◆ SHORT PROBLEM
Pull out the stretch of the listing below from the line containing "характеристик: характеристик -> планирования" through the line containing "Work underline: present -> none", both ends included. Reproduce each line verbatim and in its original order.

◆ DATA SECTION
◆ ◆ ◆ ◆

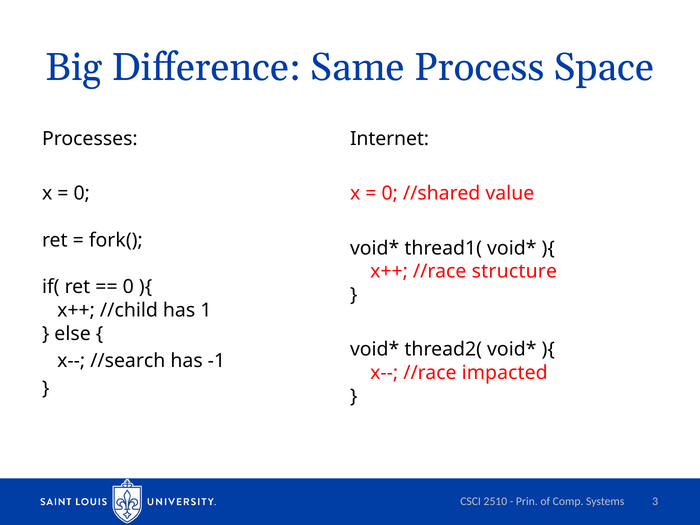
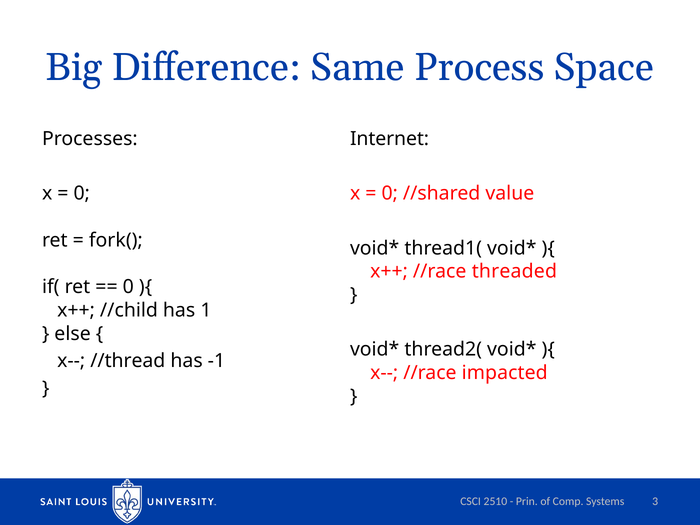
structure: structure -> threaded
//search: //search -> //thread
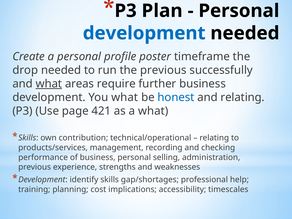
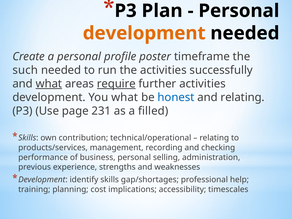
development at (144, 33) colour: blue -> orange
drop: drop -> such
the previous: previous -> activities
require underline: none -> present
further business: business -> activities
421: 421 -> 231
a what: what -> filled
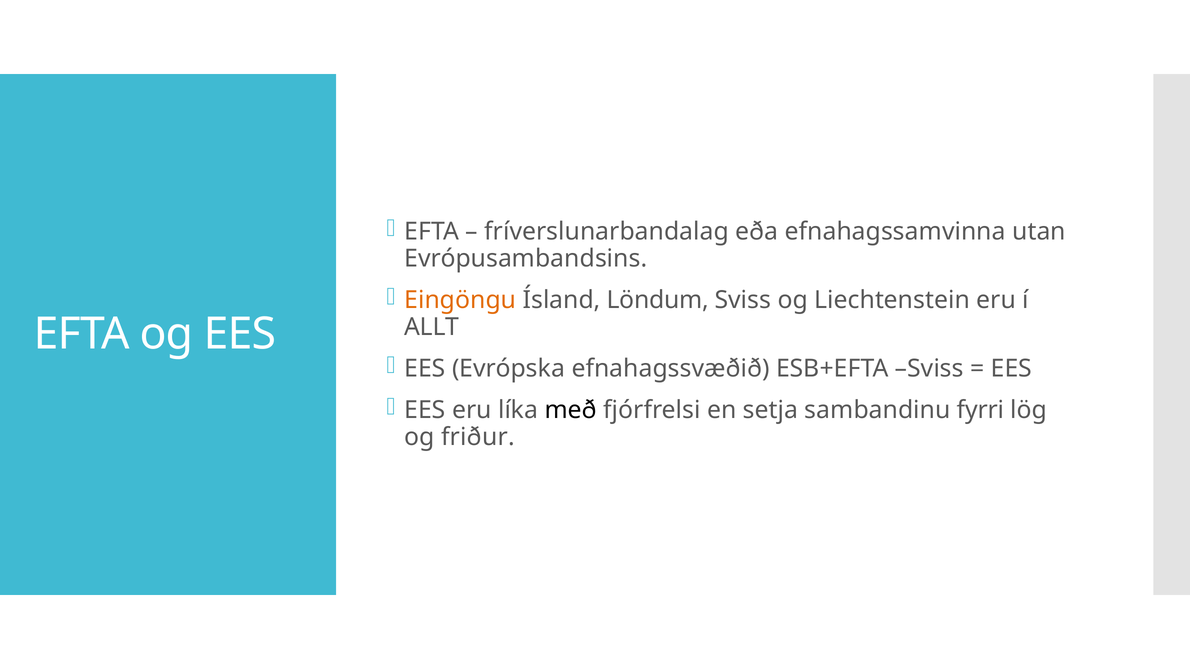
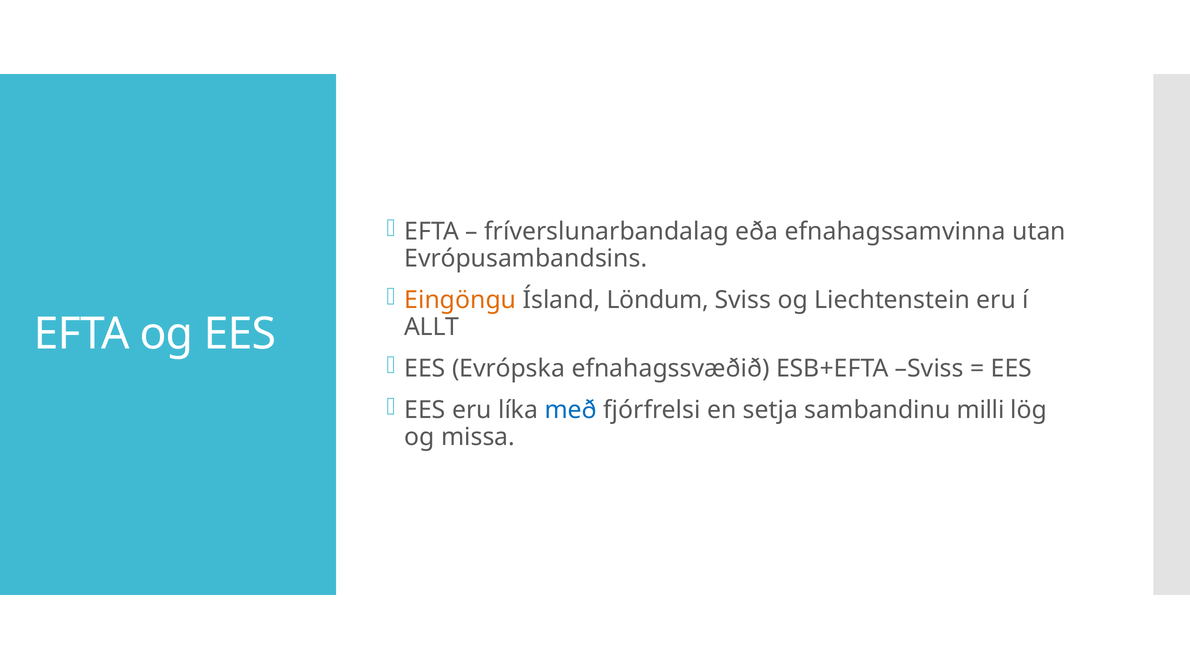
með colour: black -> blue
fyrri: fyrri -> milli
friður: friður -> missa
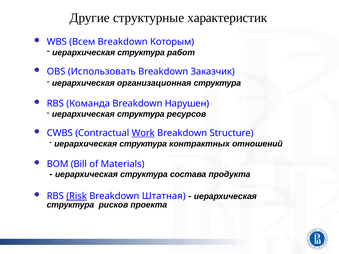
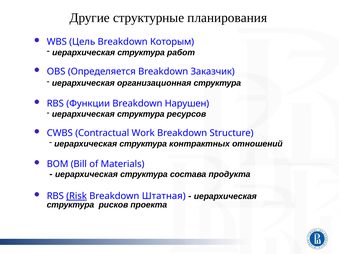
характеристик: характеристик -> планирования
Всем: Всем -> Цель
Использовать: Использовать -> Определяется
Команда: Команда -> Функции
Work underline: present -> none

◆ ◆ ◆ ◆

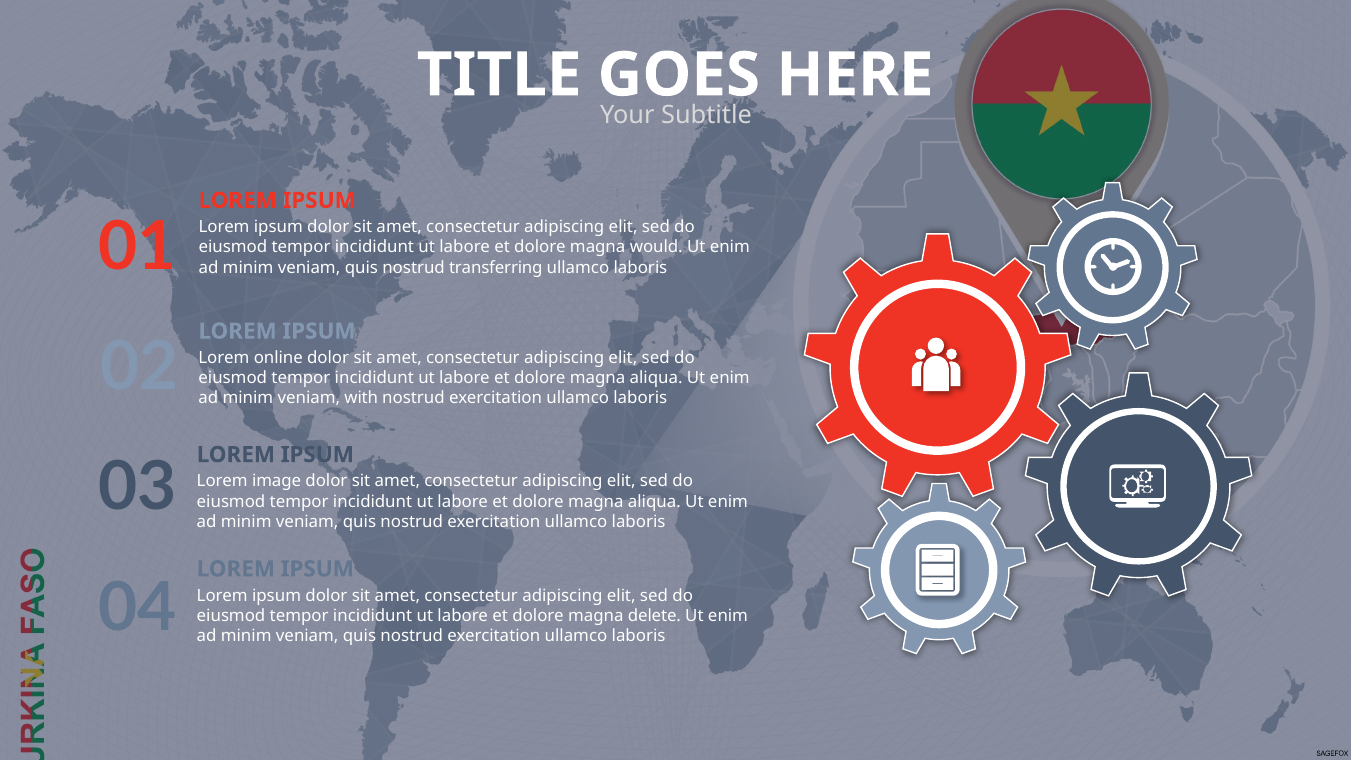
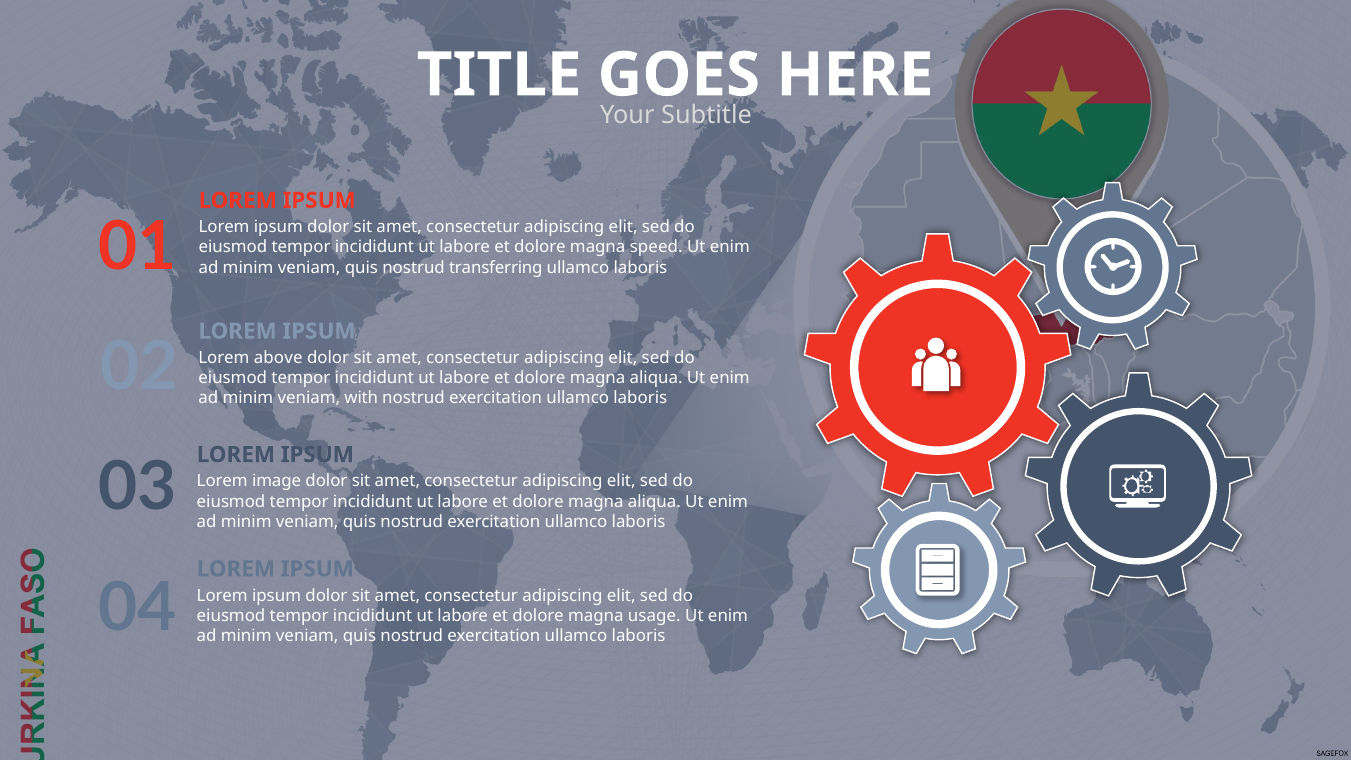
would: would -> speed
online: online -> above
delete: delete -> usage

◆ ◆ ◆ ◆

◆ WRITTEN REPLY
характеристик: характеристик -> планирования
Всем: Всем -> Цель
Использовать: Использовать -> Определяется
Команда: Команда -> Функции
Work underline: present -> none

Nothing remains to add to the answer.